Saved data entries –
______
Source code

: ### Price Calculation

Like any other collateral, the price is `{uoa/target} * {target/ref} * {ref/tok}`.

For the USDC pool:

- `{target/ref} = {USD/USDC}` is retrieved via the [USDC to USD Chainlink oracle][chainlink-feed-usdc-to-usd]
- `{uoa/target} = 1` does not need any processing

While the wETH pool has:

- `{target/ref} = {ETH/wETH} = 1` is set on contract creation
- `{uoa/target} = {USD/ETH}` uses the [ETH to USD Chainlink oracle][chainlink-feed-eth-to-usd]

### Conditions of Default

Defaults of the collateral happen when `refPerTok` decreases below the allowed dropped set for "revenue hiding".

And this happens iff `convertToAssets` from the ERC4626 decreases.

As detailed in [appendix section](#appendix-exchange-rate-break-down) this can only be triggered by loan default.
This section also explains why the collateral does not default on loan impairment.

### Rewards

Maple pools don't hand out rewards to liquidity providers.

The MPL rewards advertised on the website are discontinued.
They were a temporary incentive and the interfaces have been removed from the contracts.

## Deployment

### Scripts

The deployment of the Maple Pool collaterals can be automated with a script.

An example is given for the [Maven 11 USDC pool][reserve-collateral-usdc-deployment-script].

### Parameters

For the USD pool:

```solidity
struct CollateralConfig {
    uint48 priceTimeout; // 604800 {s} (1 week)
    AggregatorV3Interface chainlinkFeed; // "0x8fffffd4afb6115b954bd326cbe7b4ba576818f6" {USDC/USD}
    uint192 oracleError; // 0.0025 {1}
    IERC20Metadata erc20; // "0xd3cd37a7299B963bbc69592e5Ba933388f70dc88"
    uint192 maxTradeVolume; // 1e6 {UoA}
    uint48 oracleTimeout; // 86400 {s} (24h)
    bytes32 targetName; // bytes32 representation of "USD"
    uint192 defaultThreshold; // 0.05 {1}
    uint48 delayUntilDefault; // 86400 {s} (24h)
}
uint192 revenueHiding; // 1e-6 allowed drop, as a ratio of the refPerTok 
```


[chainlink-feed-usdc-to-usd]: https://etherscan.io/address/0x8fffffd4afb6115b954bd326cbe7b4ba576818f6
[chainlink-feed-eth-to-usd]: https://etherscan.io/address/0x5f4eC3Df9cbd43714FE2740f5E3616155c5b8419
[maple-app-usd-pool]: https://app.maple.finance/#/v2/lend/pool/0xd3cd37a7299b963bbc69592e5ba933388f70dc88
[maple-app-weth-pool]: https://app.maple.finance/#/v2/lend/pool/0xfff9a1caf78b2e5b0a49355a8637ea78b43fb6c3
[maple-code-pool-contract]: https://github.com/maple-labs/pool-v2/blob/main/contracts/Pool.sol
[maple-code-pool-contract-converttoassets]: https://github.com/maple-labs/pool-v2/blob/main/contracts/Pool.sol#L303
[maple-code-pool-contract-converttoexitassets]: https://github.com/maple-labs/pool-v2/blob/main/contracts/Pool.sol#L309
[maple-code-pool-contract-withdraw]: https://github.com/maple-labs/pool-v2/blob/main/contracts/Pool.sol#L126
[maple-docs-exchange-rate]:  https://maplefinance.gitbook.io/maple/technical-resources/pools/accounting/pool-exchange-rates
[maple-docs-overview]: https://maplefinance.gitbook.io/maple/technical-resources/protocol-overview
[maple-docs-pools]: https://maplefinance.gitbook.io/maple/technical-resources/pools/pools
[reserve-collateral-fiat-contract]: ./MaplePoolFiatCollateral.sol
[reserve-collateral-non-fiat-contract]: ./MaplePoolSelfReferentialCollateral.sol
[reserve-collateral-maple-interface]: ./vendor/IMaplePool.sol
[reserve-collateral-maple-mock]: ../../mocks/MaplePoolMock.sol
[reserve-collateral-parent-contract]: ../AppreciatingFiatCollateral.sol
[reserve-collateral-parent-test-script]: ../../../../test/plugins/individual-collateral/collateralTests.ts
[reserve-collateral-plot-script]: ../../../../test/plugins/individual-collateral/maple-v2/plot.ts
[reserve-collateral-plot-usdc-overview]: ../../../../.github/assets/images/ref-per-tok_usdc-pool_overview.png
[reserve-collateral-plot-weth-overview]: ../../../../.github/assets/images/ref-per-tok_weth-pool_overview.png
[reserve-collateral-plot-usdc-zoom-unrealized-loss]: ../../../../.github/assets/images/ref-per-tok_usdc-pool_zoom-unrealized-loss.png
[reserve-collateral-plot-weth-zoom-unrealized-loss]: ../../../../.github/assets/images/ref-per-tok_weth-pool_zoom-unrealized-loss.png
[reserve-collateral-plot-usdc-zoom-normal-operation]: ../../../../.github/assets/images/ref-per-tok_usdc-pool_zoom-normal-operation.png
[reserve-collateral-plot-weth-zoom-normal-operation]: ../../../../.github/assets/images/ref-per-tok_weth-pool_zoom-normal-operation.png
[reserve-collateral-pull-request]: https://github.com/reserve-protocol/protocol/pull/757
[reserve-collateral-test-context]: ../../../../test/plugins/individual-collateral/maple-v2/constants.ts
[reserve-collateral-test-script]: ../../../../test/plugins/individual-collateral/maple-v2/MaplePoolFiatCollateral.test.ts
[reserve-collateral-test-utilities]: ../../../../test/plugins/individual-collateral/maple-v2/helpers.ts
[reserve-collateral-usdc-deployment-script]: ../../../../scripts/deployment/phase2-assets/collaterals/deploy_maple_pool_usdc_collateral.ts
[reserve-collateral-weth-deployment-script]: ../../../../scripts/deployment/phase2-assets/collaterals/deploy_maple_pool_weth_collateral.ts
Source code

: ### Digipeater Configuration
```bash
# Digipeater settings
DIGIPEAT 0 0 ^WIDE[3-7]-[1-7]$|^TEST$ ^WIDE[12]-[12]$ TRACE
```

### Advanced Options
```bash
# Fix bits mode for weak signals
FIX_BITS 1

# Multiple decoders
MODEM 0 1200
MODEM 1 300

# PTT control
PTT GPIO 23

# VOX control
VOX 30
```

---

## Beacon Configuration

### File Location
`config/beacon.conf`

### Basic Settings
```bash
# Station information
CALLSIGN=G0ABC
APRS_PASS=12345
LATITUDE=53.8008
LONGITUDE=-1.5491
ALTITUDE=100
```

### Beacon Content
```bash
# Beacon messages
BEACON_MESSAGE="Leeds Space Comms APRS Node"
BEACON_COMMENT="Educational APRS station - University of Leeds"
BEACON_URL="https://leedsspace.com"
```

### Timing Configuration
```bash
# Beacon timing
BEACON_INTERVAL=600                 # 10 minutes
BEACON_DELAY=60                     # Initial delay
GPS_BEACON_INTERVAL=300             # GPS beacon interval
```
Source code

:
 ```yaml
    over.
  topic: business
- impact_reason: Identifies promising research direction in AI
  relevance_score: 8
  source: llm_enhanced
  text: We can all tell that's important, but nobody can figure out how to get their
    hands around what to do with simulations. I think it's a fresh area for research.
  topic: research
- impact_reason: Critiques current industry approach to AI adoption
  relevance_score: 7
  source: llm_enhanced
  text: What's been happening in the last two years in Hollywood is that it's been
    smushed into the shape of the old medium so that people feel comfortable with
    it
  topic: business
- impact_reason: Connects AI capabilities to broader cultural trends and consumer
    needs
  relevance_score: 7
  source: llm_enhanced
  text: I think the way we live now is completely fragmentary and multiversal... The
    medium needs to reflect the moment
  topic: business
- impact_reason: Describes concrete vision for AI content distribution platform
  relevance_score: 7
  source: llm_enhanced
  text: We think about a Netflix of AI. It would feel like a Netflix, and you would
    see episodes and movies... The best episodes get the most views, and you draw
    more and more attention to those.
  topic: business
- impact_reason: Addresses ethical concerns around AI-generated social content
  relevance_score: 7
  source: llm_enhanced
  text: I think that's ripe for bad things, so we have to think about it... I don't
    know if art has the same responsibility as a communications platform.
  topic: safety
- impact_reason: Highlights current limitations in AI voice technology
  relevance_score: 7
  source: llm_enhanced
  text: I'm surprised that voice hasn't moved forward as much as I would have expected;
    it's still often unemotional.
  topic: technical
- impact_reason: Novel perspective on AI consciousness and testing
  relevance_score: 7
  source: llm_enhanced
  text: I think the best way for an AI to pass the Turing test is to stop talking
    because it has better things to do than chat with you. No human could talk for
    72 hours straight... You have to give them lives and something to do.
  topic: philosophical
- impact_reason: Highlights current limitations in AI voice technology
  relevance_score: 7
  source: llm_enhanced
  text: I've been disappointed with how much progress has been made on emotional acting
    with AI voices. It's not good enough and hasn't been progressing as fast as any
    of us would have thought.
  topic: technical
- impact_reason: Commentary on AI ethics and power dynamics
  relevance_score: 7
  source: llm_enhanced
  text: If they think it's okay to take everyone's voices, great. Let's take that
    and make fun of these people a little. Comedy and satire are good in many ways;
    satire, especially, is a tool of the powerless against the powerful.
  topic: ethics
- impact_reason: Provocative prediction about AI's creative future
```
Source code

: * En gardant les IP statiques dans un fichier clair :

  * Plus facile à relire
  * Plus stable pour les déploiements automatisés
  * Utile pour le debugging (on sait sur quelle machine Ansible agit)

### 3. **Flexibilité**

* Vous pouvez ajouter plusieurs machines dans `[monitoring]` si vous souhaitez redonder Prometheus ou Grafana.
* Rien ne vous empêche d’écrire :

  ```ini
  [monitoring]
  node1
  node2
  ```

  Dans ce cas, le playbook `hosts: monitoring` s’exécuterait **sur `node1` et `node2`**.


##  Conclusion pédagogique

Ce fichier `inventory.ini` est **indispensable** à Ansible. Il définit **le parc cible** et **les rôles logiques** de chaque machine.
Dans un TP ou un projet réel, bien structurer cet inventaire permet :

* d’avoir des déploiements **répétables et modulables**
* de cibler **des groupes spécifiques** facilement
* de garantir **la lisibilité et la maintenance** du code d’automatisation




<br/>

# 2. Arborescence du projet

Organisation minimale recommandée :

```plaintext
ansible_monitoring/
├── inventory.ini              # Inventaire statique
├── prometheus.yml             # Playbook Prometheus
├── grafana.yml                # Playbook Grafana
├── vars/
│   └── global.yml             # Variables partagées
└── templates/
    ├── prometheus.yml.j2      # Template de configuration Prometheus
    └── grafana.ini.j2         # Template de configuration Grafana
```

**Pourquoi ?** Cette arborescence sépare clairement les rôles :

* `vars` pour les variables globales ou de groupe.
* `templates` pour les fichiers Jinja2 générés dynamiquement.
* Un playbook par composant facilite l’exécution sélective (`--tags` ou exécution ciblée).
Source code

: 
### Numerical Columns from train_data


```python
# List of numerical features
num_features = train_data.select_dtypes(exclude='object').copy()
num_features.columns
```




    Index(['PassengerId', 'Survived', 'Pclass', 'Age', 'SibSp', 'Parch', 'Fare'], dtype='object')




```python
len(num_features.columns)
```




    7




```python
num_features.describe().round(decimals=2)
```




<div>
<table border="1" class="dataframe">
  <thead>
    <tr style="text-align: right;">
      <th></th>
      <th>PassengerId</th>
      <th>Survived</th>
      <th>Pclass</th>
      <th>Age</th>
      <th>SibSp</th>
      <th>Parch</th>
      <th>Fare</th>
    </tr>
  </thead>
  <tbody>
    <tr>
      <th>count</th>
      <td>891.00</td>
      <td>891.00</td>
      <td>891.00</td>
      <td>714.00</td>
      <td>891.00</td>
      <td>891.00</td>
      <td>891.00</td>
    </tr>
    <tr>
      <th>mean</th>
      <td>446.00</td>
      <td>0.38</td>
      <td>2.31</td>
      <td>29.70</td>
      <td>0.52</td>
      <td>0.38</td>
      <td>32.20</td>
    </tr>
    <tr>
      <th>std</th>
______
TASK GOAL – Going through the entries above, report how many lines contain the word "much", with no other text.

SOLUTION – 2